The princess simply looked at her, raised her eyebrows at the tone, and went back to sitting still, her mouth closing.
“What I don’t get,” Nolan said, speaking into the silence, “is why they waited until the last possible moment to make their move? They’ve had ample opportunities to get their target.”
Miranda frowned. “Maybe we did have them fooled for most of our trip? When we made our unscheduled departure from our last stop to try and fool them, we’ve been on the move constantly since. There hasn’t been a chance for them to do anything, because they were so busy catching up.”

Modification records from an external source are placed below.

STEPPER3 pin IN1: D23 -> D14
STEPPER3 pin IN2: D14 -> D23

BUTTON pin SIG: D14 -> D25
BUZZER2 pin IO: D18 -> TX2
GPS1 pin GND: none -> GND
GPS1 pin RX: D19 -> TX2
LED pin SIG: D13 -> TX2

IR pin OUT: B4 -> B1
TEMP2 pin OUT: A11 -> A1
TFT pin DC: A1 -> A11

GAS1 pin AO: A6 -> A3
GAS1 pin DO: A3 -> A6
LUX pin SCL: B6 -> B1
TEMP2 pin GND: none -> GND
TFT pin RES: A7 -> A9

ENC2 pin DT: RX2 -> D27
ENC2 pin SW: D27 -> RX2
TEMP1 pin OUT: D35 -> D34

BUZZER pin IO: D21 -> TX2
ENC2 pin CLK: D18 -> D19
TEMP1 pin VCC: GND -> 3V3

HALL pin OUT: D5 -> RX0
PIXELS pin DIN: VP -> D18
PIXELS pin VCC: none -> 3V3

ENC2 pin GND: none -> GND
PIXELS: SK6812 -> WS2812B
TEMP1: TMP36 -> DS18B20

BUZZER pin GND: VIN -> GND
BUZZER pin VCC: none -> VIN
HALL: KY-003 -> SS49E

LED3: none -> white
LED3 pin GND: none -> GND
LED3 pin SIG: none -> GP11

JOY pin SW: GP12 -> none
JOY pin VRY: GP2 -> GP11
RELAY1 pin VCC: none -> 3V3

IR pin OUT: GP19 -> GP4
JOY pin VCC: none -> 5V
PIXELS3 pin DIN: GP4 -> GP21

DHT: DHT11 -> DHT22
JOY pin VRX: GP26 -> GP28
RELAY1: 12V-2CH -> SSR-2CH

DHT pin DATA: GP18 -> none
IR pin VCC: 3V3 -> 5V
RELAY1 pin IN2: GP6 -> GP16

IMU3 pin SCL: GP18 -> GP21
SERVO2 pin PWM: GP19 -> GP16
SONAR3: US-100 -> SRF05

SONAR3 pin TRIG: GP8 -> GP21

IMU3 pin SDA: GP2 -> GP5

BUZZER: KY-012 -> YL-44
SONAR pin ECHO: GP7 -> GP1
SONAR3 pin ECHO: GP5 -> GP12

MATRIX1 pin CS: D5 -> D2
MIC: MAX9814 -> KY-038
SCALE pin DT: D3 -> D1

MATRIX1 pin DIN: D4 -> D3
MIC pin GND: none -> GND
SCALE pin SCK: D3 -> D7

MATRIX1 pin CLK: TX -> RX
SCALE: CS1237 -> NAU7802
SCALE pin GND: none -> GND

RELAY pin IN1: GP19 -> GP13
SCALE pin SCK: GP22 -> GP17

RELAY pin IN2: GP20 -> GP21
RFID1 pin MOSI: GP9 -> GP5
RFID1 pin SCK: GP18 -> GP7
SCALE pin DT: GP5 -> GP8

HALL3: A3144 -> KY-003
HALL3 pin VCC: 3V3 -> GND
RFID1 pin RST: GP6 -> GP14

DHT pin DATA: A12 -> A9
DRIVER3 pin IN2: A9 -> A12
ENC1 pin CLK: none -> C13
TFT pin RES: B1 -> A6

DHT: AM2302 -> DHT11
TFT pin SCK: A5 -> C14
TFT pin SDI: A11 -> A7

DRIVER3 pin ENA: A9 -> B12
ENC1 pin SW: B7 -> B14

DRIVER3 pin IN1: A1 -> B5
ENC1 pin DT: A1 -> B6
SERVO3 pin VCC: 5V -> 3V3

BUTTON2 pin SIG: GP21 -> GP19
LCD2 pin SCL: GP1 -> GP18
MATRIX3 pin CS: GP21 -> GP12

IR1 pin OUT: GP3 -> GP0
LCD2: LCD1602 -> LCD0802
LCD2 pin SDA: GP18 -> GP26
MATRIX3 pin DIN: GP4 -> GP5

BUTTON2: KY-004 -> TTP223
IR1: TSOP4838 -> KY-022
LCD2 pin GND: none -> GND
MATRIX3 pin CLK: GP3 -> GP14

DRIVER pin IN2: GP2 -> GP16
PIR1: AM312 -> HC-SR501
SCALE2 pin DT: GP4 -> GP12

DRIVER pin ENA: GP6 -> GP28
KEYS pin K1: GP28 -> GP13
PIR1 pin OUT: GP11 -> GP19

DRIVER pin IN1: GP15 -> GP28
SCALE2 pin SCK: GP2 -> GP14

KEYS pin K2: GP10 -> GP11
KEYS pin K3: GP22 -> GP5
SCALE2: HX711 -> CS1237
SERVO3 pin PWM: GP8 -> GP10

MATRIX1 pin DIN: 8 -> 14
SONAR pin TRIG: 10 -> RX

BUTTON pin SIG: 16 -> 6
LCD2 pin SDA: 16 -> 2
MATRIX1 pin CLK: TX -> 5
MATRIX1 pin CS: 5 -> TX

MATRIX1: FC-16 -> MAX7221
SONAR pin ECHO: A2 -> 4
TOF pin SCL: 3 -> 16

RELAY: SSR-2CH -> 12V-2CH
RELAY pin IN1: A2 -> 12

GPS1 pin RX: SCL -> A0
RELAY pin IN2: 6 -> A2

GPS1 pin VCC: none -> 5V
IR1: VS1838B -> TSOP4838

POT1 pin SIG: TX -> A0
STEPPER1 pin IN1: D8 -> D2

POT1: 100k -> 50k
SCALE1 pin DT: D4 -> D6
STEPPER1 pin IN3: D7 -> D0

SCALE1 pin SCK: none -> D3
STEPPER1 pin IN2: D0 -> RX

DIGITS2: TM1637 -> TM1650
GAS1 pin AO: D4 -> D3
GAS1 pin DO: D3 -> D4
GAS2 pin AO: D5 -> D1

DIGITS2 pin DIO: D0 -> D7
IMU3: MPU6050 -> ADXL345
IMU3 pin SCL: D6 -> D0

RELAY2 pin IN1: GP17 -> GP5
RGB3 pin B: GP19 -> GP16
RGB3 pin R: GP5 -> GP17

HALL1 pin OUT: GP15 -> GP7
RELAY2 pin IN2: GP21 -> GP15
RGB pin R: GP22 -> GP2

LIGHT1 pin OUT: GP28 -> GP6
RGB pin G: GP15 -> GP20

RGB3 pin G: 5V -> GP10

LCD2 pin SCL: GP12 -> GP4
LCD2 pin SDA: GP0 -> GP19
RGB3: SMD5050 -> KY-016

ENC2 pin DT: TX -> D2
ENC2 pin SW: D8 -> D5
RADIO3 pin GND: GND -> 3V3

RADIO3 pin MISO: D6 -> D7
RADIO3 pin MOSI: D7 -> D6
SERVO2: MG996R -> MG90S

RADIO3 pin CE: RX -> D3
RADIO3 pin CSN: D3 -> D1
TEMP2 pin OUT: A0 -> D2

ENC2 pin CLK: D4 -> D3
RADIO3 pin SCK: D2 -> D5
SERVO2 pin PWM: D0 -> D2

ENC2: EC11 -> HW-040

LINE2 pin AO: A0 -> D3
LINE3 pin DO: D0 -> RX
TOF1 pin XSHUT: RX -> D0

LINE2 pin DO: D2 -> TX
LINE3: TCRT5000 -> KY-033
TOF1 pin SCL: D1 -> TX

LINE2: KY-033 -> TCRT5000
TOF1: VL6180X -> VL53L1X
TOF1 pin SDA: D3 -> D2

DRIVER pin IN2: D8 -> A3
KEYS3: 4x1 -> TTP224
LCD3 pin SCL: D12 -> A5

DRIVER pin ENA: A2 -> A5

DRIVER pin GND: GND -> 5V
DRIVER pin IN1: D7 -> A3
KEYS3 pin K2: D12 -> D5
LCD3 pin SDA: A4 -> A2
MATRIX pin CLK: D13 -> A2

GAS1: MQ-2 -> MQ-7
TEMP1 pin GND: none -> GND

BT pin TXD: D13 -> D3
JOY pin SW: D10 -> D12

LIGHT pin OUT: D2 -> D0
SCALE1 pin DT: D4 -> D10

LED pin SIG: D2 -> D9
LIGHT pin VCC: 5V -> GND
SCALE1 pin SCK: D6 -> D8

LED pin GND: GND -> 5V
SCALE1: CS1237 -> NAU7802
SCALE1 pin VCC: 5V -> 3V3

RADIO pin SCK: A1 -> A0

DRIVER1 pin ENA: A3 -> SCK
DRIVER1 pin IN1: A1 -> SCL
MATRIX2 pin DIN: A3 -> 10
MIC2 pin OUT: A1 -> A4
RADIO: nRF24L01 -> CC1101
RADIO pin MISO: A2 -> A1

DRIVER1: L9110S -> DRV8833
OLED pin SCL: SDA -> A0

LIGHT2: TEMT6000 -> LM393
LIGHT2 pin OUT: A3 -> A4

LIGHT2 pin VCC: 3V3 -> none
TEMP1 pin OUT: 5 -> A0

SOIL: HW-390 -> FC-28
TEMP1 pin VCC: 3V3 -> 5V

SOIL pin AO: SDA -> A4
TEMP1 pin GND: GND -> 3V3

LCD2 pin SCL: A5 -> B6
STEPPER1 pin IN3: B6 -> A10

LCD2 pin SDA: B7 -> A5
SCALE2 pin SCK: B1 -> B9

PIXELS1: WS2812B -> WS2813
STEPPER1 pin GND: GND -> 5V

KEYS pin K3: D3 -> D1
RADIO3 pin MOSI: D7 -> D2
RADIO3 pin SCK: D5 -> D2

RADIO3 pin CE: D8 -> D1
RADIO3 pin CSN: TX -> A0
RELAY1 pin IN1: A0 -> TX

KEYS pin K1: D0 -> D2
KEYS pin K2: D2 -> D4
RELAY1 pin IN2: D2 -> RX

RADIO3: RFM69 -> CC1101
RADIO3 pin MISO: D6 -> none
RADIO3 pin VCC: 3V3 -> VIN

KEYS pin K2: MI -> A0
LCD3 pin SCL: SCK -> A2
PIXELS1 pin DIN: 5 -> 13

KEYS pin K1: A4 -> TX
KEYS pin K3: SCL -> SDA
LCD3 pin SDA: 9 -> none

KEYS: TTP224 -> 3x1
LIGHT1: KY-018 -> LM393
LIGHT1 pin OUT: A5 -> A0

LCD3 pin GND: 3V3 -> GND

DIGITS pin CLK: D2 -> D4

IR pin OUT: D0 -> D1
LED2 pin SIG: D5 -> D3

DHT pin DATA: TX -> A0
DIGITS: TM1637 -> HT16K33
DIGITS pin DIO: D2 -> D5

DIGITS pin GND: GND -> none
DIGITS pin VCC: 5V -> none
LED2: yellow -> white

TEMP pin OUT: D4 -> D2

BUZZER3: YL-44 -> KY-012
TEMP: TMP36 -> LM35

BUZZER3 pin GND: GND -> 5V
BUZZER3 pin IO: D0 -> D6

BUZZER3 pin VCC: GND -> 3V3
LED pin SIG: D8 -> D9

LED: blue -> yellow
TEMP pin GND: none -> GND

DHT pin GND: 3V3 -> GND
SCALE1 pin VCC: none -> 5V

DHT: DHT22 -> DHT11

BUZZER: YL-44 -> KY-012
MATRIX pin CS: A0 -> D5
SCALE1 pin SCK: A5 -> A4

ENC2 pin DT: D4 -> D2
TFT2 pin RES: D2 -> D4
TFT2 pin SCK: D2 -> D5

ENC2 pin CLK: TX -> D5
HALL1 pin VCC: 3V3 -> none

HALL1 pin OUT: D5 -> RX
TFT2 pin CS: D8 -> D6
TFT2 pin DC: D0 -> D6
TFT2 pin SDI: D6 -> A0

Nolan considered that, nodding slowly as he mulled it over. “That would make sense. They were tasked to shadow us unless we made a move for Cadia.”
Miranda snorted. “We brought this upon ourselves.”
The princess spoke. “We did what we had to do.”
“I know,” she replied. “I was the one who came up with the plan after all. “
Nobody said a word to that.
“Twenty seconds,” the driver announced. “If we wait any longer, they’ll be on top of us before we can shift.”
Miranda nodded. The royal security team was made up of the best protectors from within Tanith. But they were sorely lacking on numbers, having left most of the security detail behind as a cover when they
made the break for Cadia.
She closed her eyes and reached inside of herself, finding the carefully controlled ball of energy that lived in part of her mind. Mental fingers caressed it, bringing it to wakefulness and sharing her knowledge of the situation with the entity within.
It wasn’t a sentient being, in the normal sense. It was more akin to another part of her that she kept under rigid control, except when she needed to turn it loose.
Like now.
The interior shuddered as the driver slammed on the brakes the moment they passed the poles. It was official; they were in Cadia now. Miranda just hoped that her phone call to the head of the Cadian Council could produce results in time.
“Try not to provoke them!” she shouted as they piled out. There were four of them: her, Nolan, Dak, and Vogel. The princess stayed in the vehicle, though she made sure to shoot Miranda an angry look about it. She didn’t have time to deal with that though. Everyone had a role to play, and just then, she needed the princess to play hers.
Inky black darkness swirled up around her, obscuring her vision, but not before she saw the truck that had been pursuing them slide sideways to a halt, half a dozen men piling out from it. They also spread out.
A moment later the cloud parted, practically sucked back into her skin instead of dissipating upon the wind.
Three hundred yards distant, the pursuing dragons finished doing the same.
Miranda’s team fanned out, but they didn’t make any aggressive moves. Her yellow orbs narrowed as she noted that one man still remained in human form. He was sitting in the back of the vehicle, calmly looking at the situation through the open door.
What the fuck is that all about? He can’t be a human. That would be suicide. So why is he here, and why is he not shifting?
Miranda supposed the unknown man, older, judging by the silver in his hair, could be a different shifter type, but she had her doubts on that as well. No, something was up.
“Stay on your guard,” she said to her team, “but don’t do anything until they attack us.”